Nodak is one of eleven distribution cooperatives that is a part owner and purchaser of wholesale electricity from Minnkota Power Cooperative. Like Nodak, Minnkota is headquartered in Grand Forks, but most of the power we purchase is generated by two coal-fired power plants in western North Dakota. The first power plant was completed in 1970 and the second in 1977.

Environmental regulations are a major issue with all electric generating facilities, and the Minnkota plants are no exception. Since the first plant was built, over $123 million has been spent on sulfur dioxide scrubbers, electro static precipitators, water treatment facilities, and lined ponds for permanent storage of sludge material. These measures have contributed to reductions in sulfur dioxide and nitrous oxide emissions into the air.
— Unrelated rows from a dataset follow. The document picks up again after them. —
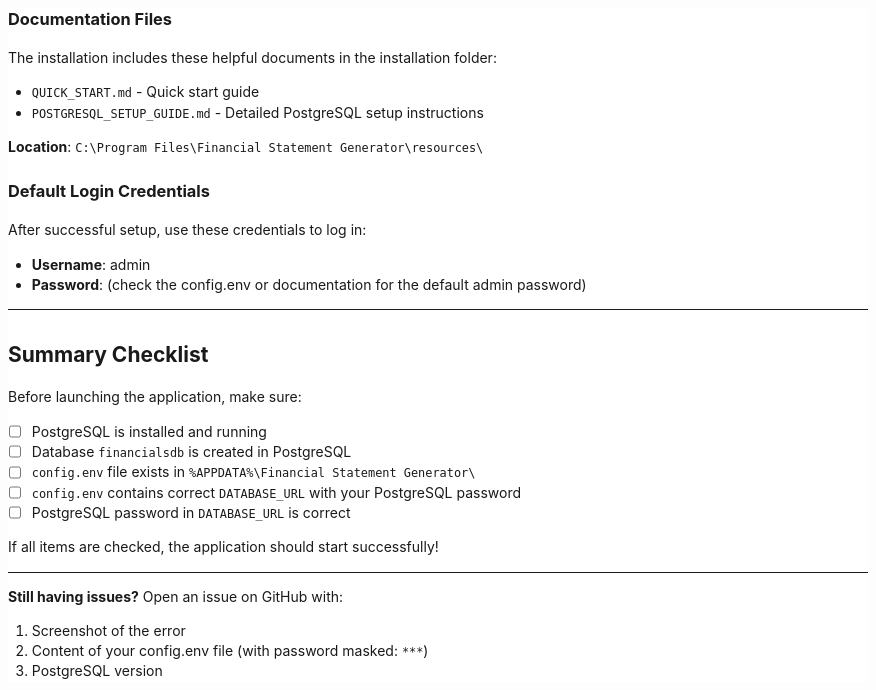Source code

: ### Documentation Files

The installation includes these helpful documents in the installation folder:
- `QUICK_START.md` - Quick start guide
- `POSTGRESQL_SETUP_GUIDE.md` - Detailed PostgreSQL setup instructions

**Location**: `C:\Program Files\Financial Statement Generator\resources\`

### Default Login Credentials

After successful setup, use these credentials to log in:
- **Username**: admin
- **Password**: (check the config.env or documentation for the default admin password)

---

## Summary Checklist

Before launching the application, make sure:

- [ ] PostgreSQL is installed and running
- [ ] Database `financialsdb` is created in PostgreSQL
- [ ] `config.env` file exists in `%APPDATA%\Financial Statement Generator\`
- [ ] `config.env` contains correct `DATABASE_URL` with your PostgreSQL password
- [ ] PostgreSQL password in `DATABASE_URL` is correct

If all items are checked, the application should start successfully!

---

**Still having issues?** Open an issue on GitHub with:
1. Screenshot of the error
2. Content of your config.env file (with password masked: `***`)
3. PostgreSQL version

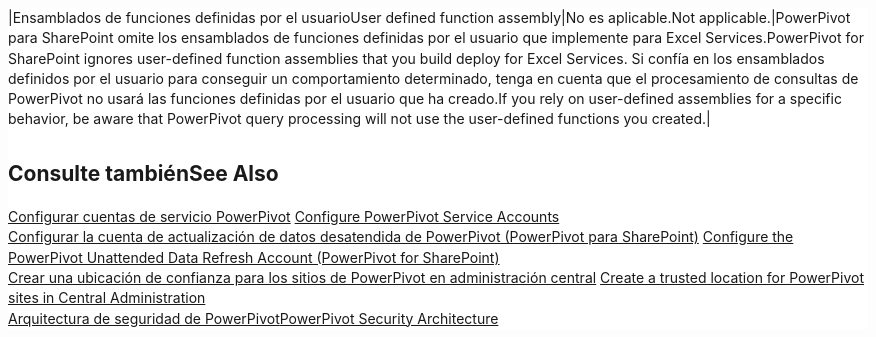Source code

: |<span data-ttu-id="3d29f-231">Ensamblados de funciones definidas por el usuario</span><span class="sxs-lookup"><span data-stu-id="3d29f-231">User defined function assembly</span></span>|<span data-ttu-id="3d29f-232">No es aplicable.</span><span class="sxs-lookup"><span data-stu-id="3d29f-232">Not applicable.</span></span>|<span data-ttu-id="3d29f-233">PowerPivot para SharePoint omite los ensamblados de funciones definidas por el usuario que implemente para Excel Services.</span><span class="sxs-lookup"><span data-stu-id="3d29f-233">PowerPivot for SharePoint ignores user-defined function assemblies that you build deploy for Excel Services.</span></span> <span data-ttu-id="3d29f-234">Si confía en los ensamblados definidos por el usuario para conseguir un comportamiento determinado, tenga en cuenta que el procesamiento de consultas de PowerPivot no usará las funciones definidas por el usuario que ha creado.</span><span class="sxs-lookup"><span data-stu-id="3d29f-234">If you rely on user-defined assemblies for a specific behavior, be aware that PowerPivot query processing will not use the user-defined functions you created.</span></span>|  
  
## <a name="see-also"></a><span data-ttu-id="3d29f-235">Consulte también</span><span class="sxs-lookup"><span data-stu-id="3d29f-235">See Also</span></span>  
 <span data-ttu-id="3d29f-236">[Configurar cuentas de servicio PowerPivot](configure-power-pivot-service-accounts.md) </span><span class="sxs-lookup"><span data-stu-id="3d29f-236">[Configure PowerPivot Service Accounts](configure-power-pivot-service-accounts.md) </span></span>  
 <span data-ttu-id="3d29f-237">[Configurar la cuenta de actualización de datos desatendida de PowerPivot &#40;PowerPivot para SharePoint&#41;](../configure-unattended-data-refresh-account-powerpivot-sharepoint.md) </span><span class="sxs-lookup"><span data-stu-id="3d29f-237">[Configure the PowerPivot Unattended Data Refresh Account &#40;PowerPivot for SharePoint&#41;](../configure-unattended-data-refresh-account-powerpivot-sharepoint.md) </span></span>  
 <span data-ttu-id="3d29f-238">[Crear una ubicación de confianza para los sitios de PowerPivot en administración central](create-a-trusted-location-for-power-pivot-sites-in-central-administration.md) </span><span class="sxs-lookup"><span data-stu-id="3d29f-238">[Create a trusted location for PowerPivot sites in Central Administration](create-a-trusted-location-for-power-pivot-sites-in-central-administration.md) </span></span>  
 [<span data-ttu-id="3d29f-239">Arquitectura de seguridad de PowerPivot</span><span class="sxs-lookup"><span data-stu-id="3d29f-239">PowerPivot Security Architecture</span></span>](https://go.microsoft.com/fwlink/?linkID=220970)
The industry as a whole has done a lot to reduce these emissions over the past 20 years. As a result, the level of sulfur dioxide and nitrous oxide emissions has reduced substantially, while the amount of generation with coal has increased nearly 50%.

There are some who feel that what has been done thus far is not enough. One of the concerns is that of regional haze. This is a condition in which sulfur dioxide emissions are believed to cause impairment of visibility. Because of this concern, it is anticipated that stricter regulations in the future may require more extensive environmental measures on behalf of those generating electricity with coal. This, of course, will mean more expensive capital investments, and in turn, higher-priced power.

The latest environmental concern for utilities generating with coal is mercury emissions. Beginning about 1980, a worldwide effort was developed to reduce manmade mercury emissions into the air. These efforts have been very effective. Over this period of time, manmade mercury emissions have been reduced by roughly 75%. This has been done primarily with reductions in latex paint, batteries, and fungicides. Now, the emphasis is shifting to other manmade sources, one of which is coal-fired utility boilers.

The regulatory process has started for mandated removal of mercury from the air, which is emitted from coal-fired boilers. We know that there will be rules written in the next couple of years, and these rules will need to be complied with by the year 2007. We don’t know the level of mercury reduction that will be mandated once these rules are established.

Characteristically, the cost of compliance with these types of mandates increases exponentially with the level of mandate. In other words, removing 70% of the mercury from the emissions may cost several times that of removing 50%. In any event, it is clear that some type of regulation will be implemented, and it will increase the cost of electricity we generate.

The environment is important to everyone, and it is good that measures are being taken to keep our air and water clean. We only hope that those responsible for the legislation and regulation are in tune with reality and don’t implement excessive mandates. The cost of these mandates is very high, and we want to find a balance between a clean environment and a healthy economy.